Data:
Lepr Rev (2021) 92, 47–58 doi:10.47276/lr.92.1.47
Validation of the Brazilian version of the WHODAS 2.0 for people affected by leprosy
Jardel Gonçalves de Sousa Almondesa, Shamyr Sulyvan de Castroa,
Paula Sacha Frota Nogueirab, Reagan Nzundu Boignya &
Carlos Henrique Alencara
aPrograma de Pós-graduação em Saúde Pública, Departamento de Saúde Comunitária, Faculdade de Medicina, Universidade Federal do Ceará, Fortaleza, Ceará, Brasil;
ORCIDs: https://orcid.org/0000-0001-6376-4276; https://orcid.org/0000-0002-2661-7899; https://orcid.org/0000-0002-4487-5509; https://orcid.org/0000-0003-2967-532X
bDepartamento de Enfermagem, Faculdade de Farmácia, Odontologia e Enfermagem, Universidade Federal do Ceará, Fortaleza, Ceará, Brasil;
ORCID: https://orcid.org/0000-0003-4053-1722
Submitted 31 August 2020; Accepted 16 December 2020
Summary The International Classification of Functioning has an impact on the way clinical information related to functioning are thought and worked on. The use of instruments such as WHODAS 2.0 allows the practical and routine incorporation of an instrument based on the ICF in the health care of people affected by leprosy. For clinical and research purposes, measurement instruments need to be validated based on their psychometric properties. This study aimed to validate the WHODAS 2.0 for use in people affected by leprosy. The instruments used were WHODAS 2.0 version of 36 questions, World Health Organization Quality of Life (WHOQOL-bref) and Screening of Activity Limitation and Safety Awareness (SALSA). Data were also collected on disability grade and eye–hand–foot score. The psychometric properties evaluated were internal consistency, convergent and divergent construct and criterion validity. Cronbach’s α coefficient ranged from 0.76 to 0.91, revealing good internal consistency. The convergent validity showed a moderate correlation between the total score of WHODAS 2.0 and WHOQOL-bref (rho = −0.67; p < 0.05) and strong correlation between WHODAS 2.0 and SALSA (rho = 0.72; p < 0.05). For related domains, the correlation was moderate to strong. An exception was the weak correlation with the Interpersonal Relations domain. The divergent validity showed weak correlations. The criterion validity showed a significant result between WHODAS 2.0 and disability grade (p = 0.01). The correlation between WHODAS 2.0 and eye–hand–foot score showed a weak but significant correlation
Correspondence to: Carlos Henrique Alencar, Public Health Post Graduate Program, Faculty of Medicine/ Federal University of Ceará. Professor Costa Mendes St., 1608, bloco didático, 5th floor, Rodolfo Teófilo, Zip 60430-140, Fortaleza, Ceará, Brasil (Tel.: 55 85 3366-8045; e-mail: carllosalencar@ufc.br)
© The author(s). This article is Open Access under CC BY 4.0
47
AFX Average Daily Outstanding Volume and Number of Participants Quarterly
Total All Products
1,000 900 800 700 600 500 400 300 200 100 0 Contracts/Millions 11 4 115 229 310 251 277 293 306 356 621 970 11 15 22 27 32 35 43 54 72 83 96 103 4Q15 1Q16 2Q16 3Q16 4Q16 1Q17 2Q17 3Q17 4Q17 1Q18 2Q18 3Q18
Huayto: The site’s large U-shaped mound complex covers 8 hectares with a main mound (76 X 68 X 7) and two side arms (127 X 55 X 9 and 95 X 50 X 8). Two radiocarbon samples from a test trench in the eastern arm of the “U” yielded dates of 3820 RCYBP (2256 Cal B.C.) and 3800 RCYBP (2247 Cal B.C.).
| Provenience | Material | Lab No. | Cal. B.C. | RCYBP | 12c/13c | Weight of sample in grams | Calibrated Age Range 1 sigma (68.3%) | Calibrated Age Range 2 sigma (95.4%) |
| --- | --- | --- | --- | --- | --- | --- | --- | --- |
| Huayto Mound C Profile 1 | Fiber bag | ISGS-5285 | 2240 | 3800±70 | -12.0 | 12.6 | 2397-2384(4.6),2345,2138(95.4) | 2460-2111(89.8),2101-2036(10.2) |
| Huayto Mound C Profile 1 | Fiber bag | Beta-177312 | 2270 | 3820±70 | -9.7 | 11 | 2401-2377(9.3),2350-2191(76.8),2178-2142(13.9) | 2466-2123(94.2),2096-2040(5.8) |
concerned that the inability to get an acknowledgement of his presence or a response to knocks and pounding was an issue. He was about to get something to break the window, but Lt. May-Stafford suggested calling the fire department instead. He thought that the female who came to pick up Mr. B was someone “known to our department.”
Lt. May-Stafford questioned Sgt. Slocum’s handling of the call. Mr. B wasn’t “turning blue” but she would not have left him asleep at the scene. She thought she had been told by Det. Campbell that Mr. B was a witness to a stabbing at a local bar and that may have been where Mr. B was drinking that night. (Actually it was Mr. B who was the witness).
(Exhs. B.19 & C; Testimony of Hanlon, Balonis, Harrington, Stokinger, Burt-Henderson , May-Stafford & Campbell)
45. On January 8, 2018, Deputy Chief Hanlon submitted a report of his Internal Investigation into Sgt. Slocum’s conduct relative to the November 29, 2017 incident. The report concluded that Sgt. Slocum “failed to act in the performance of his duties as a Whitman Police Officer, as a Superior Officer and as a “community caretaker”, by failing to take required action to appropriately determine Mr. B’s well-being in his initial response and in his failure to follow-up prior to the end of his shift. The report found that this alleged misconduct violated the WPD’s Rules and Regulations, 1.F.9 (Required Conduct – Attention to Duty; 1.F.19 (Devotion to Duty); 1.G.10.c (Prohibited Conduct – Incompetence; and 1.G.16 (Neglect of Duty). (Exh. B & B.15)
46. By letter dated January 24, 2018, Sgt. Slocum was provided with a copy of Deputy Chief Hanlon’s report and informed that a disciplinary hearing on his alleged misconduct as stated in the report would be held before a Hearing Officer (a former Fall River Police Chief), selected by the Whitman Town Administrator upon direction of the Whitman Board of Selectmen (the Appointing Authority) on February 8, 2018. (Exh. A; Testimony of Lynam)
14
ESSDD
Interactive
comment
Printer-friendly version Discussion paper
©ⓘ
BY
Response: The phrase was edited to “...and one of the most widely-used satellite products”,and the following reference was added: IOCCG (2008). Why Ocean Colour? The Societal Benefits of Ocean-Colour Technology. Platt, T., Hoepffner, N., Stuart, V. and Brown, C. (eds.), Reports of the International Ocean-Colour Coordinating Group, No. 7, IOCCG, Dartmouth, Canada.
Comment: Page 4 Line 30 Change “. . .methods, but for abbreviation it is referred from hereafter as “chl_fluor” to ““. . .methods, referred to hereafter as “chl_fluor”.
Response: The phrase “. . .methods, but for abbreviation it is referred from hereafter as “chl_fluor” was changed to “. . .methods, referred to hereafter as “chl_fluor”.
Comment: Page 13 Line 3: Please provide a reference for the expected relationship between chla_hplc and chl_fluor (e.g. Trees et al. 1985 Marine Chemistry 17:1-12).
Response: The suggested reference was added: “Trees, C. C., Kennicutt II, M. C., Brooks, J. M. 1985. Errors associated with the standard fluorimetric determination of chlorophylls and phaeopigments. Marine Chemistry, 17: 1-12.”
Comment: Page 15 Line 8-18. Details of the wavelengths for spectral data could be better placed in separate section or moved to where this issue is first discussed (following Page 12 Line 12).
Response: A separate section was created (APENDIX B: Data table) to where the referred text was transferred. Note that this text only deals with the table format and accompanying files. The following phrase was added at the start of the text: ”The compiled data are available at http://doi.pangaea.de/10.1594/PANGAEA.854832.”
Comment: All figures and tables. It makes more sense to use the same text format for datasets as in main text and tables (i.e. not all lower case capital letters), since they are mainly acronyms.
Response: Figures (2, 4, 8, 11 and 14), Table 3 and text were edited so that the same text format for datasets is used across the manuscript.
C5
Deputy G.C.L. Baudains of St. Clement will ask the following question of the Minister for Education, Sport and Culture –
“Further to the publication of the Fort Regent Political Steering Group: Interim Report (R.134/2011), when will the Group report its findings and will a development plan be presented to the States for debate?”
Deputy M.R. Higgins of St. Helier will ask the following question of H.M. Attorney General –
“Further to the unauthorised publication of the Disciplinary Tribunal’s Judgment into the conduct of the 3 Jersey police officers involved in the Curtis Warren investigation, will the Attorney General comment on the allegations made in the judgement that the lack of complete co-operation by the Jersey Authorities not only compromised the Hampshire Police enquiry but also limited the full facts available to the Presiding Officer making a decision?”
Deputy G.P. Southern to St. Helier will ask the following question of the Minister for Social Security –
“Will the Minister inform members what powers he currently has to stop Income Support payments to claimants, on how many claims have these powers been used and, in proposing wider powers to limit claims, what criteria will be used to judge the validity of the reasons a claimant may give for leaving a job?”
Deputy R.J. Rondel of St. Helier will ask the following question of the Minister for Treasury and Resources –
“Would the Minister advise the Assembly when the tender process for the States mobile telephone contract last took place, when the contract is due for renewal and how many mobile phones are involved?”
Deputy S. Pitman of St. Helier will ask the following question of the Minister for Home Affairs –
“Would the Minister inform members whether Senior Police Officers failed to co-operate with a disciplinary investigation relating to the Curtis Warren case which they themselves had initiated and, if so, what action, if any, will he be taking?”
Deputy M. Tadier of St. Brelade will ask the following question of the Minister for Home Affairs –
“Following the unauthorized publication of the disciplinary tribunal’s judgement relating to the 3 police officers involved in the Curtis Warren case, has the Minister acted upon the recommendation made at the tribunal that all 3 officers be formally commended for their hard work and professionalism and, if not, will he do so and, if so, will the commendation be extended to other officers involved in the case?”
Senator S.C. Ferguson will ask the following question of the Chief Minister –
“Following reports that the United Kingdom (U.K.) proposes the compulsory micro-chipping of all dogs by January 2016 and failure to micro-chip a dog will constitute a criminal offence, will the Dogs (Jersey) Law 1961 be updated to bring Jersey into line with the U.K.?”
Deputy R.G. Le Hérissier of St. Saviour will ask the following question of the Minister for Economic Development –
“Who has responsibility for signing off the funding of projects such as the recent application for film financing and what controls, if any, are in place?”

What is expected:
Retype the records above, but only those lines that fall between the line containing "the unauthorized publication" and the line containing "Senator S.C. Ferguson", with both of those lines included, exactly as written.

Task solution:
“Following the unauthorized publication of the disciplinary tribunal’s judgement relating to the 3 police officers involved in the Curtis Warren case, has the Minister acted upon the recommendation made at the tribunal that all 3 officers be formally commended for their hard work and professionalism and, if not, will he do so and, if so, will the commendation be extended to other officers involved in the case?”
Senator S.C. Ferguson will ask the following question of the Chief Minister –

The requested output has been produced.